In front of media and a line of prospective patrons, Governor Carney booked a $10 bet at +200 on the Phillies to beat the Cubs. Carney acknowledged some would say he’s throwing his money away because the Phillies have been in a bit of a slump, but confidently predicted “this $10 bill is gonna bring our Phillies back.”
I was so confident the Phils would win that I’ve already spent the winnings— on a haircut before my 25th anniversary dinner with Tracey last night. pic.twitter.com/gZtBC4rp9Y
— Governor John Carney (@JohnCarneyDE) June 6, 2018
In what can only be considered a positive omen for sports bettors and Phillies fans across the country, the first single-game bet placed outside of Nevada was a winner. Despite picking the underdogs, Carney’s bet paid off after the Phillies beat the Cubs 6-1 at Wrigley Field.
How Delaware Won the Race to Legal Sports Betting
Dover Downs, Delaware Park and Harrington Raceway received authorization from the state to begin accepting sports wagers shortly after the US Supreme Court ruled the federal prohibition of sports betting to be unconstitutional.
The Professional and Amateur Sports Protection Act, also known as PASPA, prohibited all states outside of Nevada from legalizing true sports betting. A handful of states were granted exemptions from PASPA for parlay-style wagers and betting squares contests, but actual single-game wagering was outlawed in every state except Nevada.
With PASPA no longer in play, the race is on. Delaware may have finished first in the race to legal sports betting, but it will not be the last. Other states are also gearing up to legalize and authorize sports betting.
New Jersey is in the process of forming regulations and is expected to go live with sports betting this year if all goes according to plan. New Jersey was the state that challenged PASPA and won, but was unable to beat Delaware to the punch due to lawmakers still needing time to form regulations governing how sports wagering shall be conducted in the state.
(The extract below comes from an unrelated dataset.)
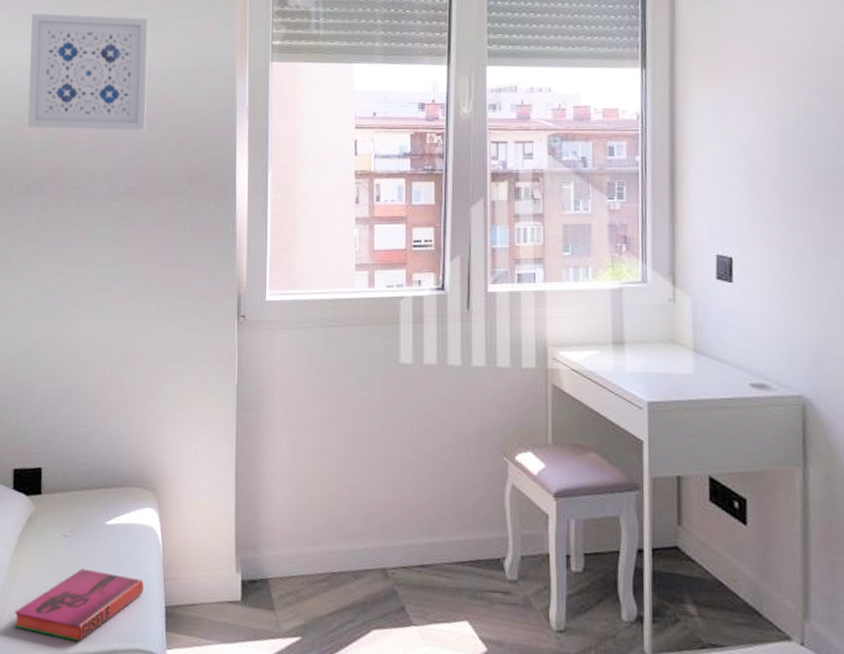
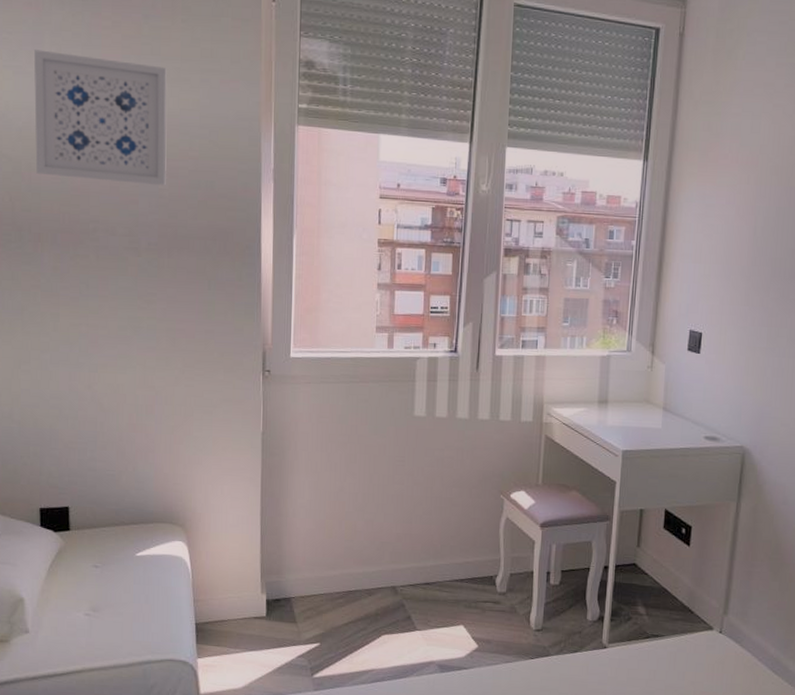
hardback book: present [14,568,144,642] -> none [48,594,174,656]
Delaware got there first thanks to a law it passed in 2009 authorizing single-game sports betting on all major sports. The NCAA and pro sports leagues successfully sued Delaware to stop the law from taking effect, but the law was never repealed. After last month’s Supreme Court decision, Delaware was able to quickly revive the law and authorize its three casinos to take sports bets.
Now, sports betting is available seven days a week at all three Delaware casinos. Online sports betting remains a distinct possibility, but that will require additional regulation. Delaware does have online casino gambling, so it wouldn’t be a huge stretch to see the state authorize online betting at some point as well.
Next in Line
The four states that look most likely to legalize sports betting next include:
New Jersey: New Jersey is close to implementing sports betting. Lawmakers are working on a bill right now that will legalize sports betting at Atlantic City casinos as well as online. The sports leagues have been asking for an integrity fee to help protect the integrity of their games, but lawmakers are having none of it.
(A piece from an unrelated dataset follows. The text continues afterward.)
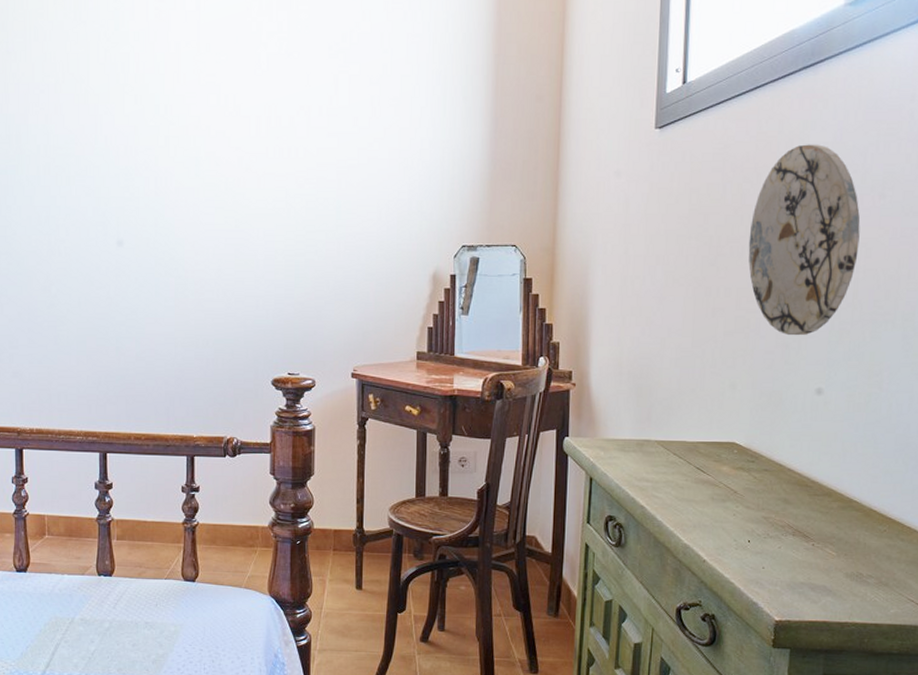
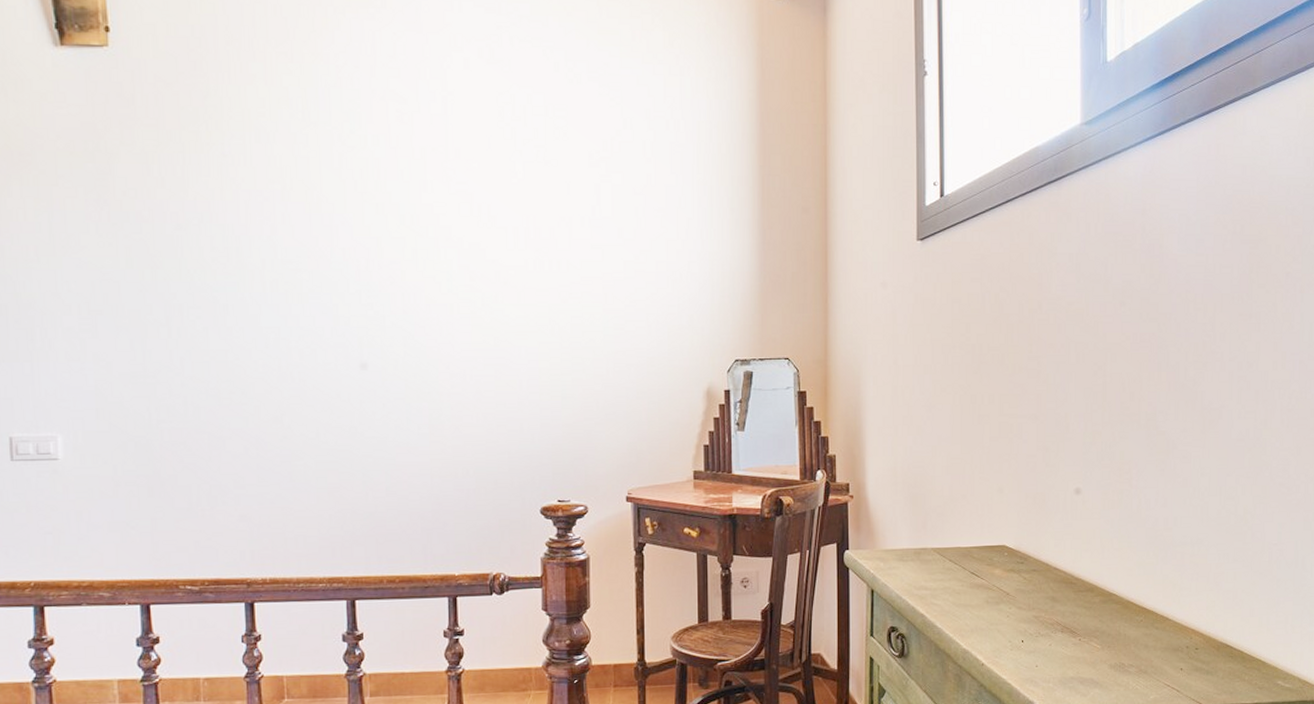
decorative plate: present [748,144,861,336] -> none [1008,255,1105,439]

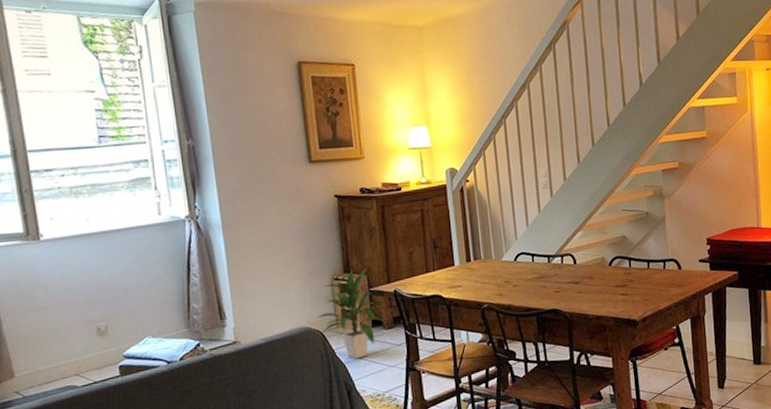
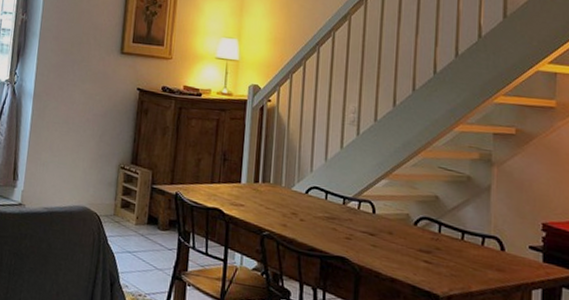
indoor plant: present [316,268,385,359] -> none [96,162,162,252]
Mississippi: Days after the Supreme Court’s decision, Mississippi gambling officials said the state could have sports betting by the end of June. This is possible thanks to a little piece of language slipped into a bill regulating fantasy sports last year. The addition went unnoticed by most lawmakers (some of whom were miffed after noticing), but essentially it removed a prior prohibition of betting on games that take place outside casinos.
West Virginia: West Virginia got an early start on sports betting back in March when Governor Jim Justice signed a bill into law legalizing sports betting on the condition that PASPA is stricken down or repealed. The law allows sports betting at authorized locations in the real world as well as via mobile devices. The West Virginia Lottery Commission is currently drafting rules and regulation for that. No timeline has been given yet, but it shouldn’t be too much longer.
Pennsylvania: Pennsylvania passed a law last year authorizing sports betting online and at state casinos. Earlier this week, the Gaming Control Board notified casinos that it is now accepting license applications from casinos to offer sports betting. The Gaming Control Board has issued temporary regulations with promises of more to come.
A number of other states are also working on legislation to legalize sports betting in the future. These other states are not as far along in the process as the states mentioned above, but they too are likely to authorize sports wagering over the near term.